IOC Head Expects Youth Games Will Overcome Apathy and Costs

International Olympic Committee (IOC) President Jacques Rogge said he expects the Singapore Youth Olympics will overcome spiralling costs and subdued fan enthusiasm and will evolve into one of the world’s premier sporting events, reports the Associated Press.

Rogge wrote ahead of the Games, “very soon, the Youth Olympic Games will become as much an indispensable fixture of the Olympic calendar as its grown-up brothers”.

The Associated Press reports cost estimates have skyrocketed. In 2007 the IOC initially projected the Youth Games would cost $30 million to stage but when Singapore won its bid in 2008 the budget rose to $76 million. The government reportedly said last month it expects a final bill of $287 million.

Meanwhile ticket sales for the Games have been sluggish despite an $8.9 million government publicity campaign featuring large billboards encouraging neighbourhoods to celebrate the Games.

And in an online poll last month on Channel NewsAsia’s website, 88 per cent of 6,400 respondents voted they were not at all interested in the Games.

But organizers are reportedly confident that interest will pick up once the competition starts.

Rogge told the Associated Press this week, “I believe I can say we are experts in staging major sports events. But we are entering now a new field, the education field.
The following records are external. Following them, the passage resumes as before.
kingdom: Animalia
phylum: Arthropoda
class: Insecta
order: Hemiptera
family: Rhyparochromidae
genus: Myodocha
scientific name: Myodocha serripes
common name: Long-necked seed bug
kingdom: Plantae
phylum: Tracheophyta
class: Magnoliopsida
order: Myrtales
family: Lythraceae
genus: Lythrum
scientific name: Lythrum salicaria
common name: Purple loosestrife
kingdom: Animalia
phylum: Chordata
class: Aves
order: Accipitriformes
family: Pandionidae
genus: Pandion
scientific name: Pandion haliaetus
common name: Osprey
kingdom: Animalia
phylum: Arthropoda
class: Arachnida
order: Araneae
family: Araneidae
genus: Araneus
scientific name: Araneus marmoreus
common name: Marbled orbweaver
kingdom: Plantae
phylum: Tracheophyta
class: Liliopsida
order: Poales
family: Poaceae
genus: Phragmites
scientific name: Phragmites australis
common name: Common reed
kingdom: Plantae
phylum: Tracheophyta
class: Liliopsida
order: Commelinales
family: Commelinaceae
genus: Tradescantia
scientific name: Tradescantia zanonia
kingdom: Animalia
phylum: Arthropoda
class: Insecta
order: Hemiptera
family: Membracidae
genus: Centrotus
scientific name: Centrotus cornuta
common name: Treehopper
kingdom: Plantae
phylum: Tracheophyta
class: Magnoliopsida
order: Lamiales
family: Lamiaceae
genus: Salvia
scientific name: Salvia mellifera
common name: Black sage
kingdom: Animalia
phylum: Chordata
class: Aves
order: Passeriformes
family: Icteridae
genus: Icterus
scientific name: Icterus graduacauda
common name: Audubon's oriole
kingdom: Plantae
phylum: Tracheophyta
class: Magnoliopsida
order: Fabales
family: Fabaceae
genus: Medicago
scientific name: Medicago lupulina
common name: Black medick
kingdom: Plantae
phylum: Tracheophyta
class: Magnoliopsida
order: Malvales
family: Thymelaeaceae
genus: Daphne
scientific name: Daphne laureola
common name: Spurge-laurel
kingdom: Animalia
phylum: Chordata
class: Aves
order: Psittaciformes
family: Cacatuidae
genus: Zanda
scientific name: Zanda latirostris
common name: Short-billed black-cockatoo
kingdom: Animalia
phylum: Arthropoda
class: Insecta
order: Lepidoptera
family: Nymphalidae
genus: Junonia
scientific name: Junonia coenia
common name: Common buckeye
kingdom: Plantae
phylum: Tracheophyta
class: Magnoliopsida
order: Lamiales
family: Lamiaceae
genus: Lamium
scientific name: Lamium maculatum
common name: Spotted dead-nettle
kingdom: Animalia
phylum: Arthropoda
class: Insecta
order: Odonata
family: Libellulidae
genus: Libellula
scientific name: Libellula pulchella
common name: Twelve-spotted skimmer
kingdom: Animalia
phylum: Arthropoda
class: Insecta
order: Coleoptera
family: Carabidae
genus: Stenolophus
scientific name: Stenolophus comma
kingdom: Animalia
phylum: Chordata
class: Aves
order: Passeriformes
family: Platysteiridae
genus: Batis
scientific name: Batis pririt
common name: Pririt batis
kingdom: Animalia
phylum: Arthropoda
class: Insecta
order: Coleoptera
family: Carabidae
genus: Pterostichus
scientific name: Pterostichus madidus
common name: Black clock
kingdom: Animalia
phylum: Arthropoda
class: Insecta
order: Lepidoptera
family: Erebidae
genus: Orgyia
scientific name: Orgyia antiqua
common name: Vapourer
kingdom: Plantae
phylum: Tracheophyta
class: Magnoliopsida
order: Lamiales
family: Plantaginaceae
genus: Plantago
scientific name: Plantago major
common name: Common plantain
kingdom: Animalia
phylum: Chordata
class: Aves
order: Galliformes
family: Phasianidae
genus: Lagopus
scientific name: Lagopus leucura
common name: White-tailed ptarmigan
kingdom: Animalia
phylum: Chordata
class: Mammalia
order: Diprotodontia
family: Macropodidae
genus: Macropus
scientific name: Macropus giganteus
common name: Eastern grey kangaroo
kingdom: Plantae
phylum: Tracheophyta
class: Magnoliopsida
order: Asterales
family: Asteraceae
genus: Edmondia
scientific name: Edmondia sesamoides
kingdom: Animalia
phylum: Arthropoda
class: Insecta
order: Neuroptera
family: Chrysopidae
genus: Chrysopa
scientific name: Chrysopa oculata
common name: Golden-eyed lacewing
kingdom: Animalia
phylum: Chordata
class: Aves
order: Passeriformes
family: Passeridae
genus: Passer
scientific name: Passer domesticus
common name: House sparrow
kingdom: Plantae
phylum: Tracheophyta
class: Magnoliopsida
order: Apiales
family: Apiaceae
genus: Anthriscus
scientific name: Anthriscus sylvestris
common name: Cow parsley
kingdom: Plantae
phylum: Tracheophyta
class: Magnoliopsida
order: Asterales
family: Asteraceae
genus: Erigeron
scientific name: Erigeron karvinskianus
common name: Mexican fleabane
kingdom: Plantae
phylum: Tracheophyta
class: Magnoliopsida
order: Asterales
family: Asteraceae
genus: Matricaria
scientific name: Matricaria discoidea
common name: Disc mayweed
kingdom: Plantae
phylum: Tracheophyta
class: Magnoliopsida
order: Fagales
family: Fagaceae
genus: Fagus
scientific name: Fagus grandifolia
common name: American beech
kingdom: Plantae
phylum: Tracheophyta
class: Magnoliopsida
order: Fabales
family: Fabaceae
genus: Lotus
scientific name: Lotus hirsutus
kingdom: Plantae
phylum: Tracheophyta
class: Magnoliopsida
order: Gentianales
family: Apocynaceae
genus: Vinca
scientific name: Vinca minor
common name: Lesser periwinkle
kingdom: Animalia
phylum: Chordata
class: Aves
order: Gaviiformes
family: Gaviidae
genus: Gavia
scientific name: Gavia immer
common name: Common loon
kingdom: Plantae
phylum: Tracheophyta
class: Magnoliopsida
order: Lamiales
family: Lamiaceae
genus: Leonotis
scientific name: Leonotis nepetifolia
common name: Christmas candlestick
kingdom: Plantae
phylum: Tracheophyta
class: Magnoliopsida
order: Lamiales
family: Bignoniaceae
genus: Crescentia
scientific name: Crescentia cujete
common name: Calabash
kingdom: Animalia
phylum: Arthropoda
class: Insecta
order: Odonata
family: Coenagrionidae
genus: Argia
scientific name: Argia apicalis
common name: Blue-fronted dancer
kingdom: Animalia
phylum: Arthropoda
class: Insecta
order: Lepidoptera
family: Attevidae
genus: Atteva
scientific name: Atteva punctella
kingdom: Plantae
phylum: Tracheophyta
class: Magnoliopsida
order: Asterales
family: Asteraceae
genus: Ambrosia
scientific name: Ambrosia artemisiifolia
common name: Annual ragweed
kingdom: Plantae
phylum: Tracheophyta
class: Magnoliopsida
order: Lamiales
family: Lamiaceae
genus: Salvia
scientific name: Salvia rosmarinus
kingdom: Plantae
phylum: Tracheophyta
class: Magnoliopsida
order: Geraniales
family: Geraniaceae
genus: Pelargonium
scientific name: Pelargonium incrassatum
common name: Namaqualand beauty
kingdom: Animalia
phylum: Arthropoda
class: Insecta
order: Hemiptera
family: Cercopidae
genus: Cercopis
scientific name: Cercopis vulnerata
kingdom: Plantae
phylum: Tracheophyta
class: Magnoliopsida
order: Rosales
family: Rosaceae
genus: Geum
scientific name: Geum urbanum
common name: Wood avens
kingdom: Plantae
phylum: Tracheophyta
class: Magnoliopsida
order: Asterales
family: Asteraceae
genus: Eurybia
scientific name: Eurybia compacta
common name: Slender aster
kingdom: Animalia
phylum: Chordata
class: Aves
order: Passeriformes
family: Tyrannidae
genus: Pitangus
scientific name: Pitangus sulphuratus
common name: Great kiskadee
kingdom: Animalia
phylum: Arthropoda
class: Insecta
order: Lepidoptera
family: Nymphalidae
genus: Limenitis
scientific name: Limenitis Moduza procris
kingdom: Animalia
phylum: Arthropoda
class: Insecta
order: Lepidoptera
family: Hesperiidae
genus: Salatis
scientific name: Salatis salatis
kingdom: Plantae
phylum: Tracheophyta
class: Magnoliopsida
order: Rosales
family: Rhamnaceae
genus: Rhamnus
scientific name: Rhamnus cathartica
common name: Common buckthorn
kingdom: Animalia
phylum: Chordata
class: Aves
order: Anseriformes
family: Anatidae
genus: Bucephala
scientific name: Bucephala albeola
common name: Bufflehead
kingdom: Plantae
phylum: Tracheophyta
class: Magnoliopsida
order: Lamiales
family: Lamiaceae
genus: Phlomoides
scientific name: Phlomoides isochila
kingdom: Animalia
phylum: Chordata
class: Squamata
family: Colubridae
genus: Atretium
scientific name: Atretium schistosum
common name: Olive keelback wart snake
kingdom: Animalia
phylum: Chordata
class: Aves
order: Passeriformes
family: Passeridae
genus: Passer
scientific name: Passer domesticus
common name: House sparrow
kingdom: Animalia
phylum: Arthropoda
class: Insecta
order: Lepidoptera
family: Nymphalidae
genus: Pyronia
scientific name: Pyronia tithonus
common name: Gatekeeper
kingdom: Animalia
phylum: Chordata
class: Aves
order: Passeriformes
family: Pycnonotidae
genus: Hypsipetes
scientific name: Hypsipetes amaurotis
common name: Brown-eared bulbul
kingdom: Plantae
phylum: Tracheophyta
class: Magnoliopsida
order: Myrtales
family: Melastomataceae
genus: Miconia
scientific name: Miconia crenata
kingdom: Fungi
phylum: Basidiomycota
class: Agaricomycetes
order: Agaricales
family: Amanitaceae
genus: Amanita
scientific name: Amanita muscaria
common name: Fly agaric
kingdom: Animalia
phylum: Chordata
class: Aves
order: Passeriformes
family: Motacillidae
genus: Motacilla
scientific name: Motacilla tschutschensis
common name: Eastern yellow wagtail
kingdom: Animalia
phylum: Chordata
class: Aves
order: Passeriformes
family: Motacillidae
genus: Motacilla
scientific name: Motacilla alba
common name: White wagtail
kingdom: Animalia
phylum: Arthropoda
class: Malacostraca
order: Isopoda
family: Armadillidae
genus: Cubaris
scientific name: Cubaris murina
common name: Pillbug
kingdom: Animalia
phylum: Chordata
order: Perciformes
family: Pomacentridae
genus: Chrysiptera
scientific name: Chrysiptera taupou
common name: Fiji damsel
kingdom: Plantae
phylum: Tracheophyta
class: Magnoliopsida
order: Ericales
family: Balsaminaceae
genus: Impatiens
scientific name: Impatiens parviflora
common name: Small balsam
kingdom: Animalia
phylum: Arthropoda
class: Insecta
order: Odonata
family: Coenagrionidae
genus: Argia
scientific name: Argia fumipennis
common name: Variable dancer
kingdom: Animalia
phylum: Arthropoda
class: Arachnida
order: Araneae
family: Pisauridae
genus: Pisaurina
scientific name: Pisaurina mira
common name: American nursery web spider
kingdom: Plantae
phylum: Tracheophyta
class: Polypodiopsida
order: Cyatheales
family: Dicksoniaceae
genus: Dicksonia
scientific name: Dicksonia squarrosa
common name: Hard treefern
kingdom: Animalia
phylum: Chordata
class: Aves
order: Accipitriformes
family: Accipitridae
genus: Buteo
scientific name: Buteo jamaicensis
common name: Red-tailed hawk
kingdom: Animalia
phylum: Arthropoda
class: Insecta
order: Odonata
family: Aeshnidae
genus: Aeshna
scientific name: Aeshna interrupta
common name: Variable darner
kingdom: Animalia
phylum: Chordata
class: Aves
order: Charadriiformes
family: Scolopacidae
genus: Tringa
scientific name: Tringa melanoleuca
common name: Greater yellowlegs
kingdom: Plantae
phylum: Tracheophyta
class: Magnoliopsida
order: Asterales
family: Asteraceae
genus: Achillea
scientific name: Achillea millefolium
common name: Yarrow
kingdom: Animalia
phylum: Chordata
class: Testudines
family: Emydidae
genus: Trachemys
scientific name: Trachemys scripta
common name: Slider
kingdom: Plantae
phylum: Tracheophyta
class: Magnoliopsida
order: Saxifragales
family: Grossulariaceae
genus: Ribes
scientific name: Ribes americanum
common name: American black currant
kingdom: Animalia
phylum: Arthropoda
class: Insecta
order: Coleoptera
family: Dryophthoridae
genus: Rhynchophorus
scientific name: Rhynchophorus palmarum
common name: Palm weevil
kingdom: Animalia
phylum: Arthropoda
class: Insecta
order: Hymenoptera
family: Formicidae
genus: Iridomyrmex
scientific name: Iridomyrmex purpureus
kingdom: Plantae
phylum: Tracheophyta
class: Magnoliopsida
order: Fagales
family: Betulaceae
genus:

We might make some errors in the beginning but we will learn from them”.

The Youth Games open in Singapore on Saturday and run though August 26, featuring about 3,600 competitors ages 14-18 from 204 countries competing in the same 26 sports as on the current Summer Olympic program.

The football competition is to kick off Thursday and the official Opening Ceremony will be Saturday, with medals awarded in triathlon as early as Sunday morning, reports the Associated Press.